May MacCormick from Sanquhar, is one of the last knitters with full knowledge of Sanquhar glove designs.
The unique items are historically linked to the village and their creation has become a dwindling artform.
Their monochrome designs date back to the 18th century and May is determined to keep the tradition going.
She told BBC Scotland News it was "important" to preserve the cottage industry for posterity.
Sanquhar gloves were traditionally knitted in an intricate, black and white pattern and were sold by villagers to subsidise their income in the 18th and 19th centuries.
May said the majority of designs had never been written down.
There are 16 heritage glove patterns and she has already committed 11 of the patterns to paper.
"These things get lost if they're not recorded and you don't want that in a tradition," she said.
"There are enough gaps in the history of the Sanquhar knitting as it is.

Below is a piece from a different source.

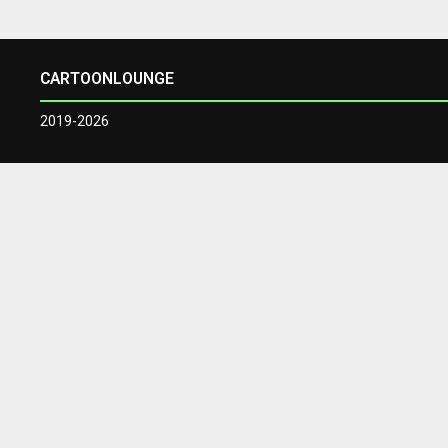
CARTOONLOUNGE
2019-2026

We don't know where it originated from, we know it was a cottage industry but we don't know where it came from or when it started."

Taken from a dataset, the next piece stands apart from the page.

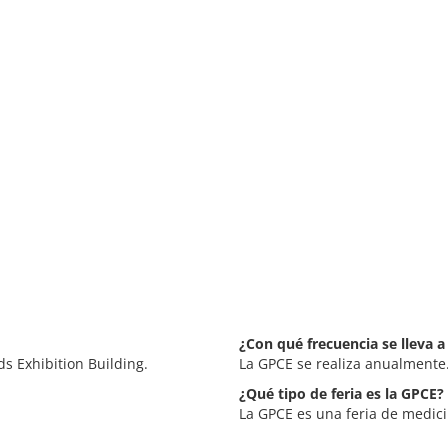
¿Con qué frecuencia se lleva a
s Exhibition Building.
La GPCE se realiza anualmente
¿Qué tipo de feria es la GPCE?
La GPCE es una feria de medici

May shares her knowledge through demonstrations and tours at the A' The Airts community centre in Sanquhar.
Judith Hewitt, Curator for Dumfries and Galloway Museums (East), said: "By the 1770s, it was considered notable that Sanquhar was involved in knitwear and a lot of the people in the town were involved in the knitwear industry.

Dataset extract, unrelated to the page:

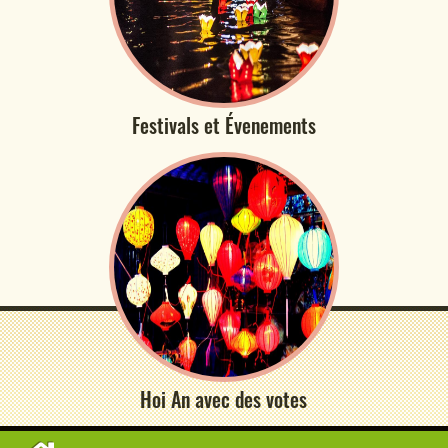
Festivals et Évenements
Hoi An avec des votes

"It might just be that Sanquhar was on a main artery between Dumfries and Glasgow so it had two areas it could trade with and sell to."
Sanquhar was also well-known for carpet making and one theory is that the gloves originally contained carpet weave, making them stronger and more durable.
The designs were given names such as Cornet and Drum, Fleur de Lys, Prince of Wales, Pheasant's Eye and Shepherd's Plaid.
The most famous pattern, the aristocratic "Duke" design, named after the Dukes of Queensberry and later Buccleuch, may also have raised the knitwear's profile.
Other patterns include a "Midge and Flea" design and a "Rose" pattern, which was named in 1930, after the birth of Princess Margaret Rose.
May learnt the craft from her mother, who had been taught it at the Scottish Women's Institute (SWI) in Sanqhuar.
Like many others, the first design she learnt was the Duke's pattern.
May said: "When I got married and came to Sanquhar, that was when I was introduced to all the other different patterns by a lady who was an authority on it.
"When she decided she was no longer going to knit gloves, she had a glove of every pattern and she asked me if I would like her gloves and if not, they would go to the museum."
May thought the gloves should go to the museum but she asked the woman - Jane Forsyth - if she could make replicas before they went.
Over the last few years, May has been recording the designs.
She said: "There's 10 published, there's an eleventh just about to come out so I'm just working my way through them like that at the minute.
"I write it down as I knit it, that's the way I have done it."
Within the 16 Sanqhuar glove patterns, nine have a squared design, which May knows off by heart.
But she has used her replica gloves to write up the other seven patterns.
She added: "The square patterns were quite easy because the shapings are just the same for all of them, it's what you put in the square that makes it different."
The gloves are knitted on four very small needles in the round so there is no seam.
Part of the tradition is knitting the owner's initials into the cuff, to personalise the gloves.
May said: "The number of stitches you use, the increases, the decreases, everything's the same but it's the size of the needle and the thickness of the wool that makes the difference."
She has been running classes to teach people how to make the Sanquhar gloves and keep the tradition alive.
During the pandemic, there were even online zoom classes, which are now hosted on YouTube.
May very occasionally helps out with the knitting at A' The Airts centre, but mostly knits the gloves on commission, just as her mother did.
"It's just word of mouth really. These are going to a 15-year-old girl," she said, showing off a pair of blue and white gloves.
"I've just finished a pair of boy's gloves and the boy is in his 20s. I'm finding that there's more younger people wanting them now."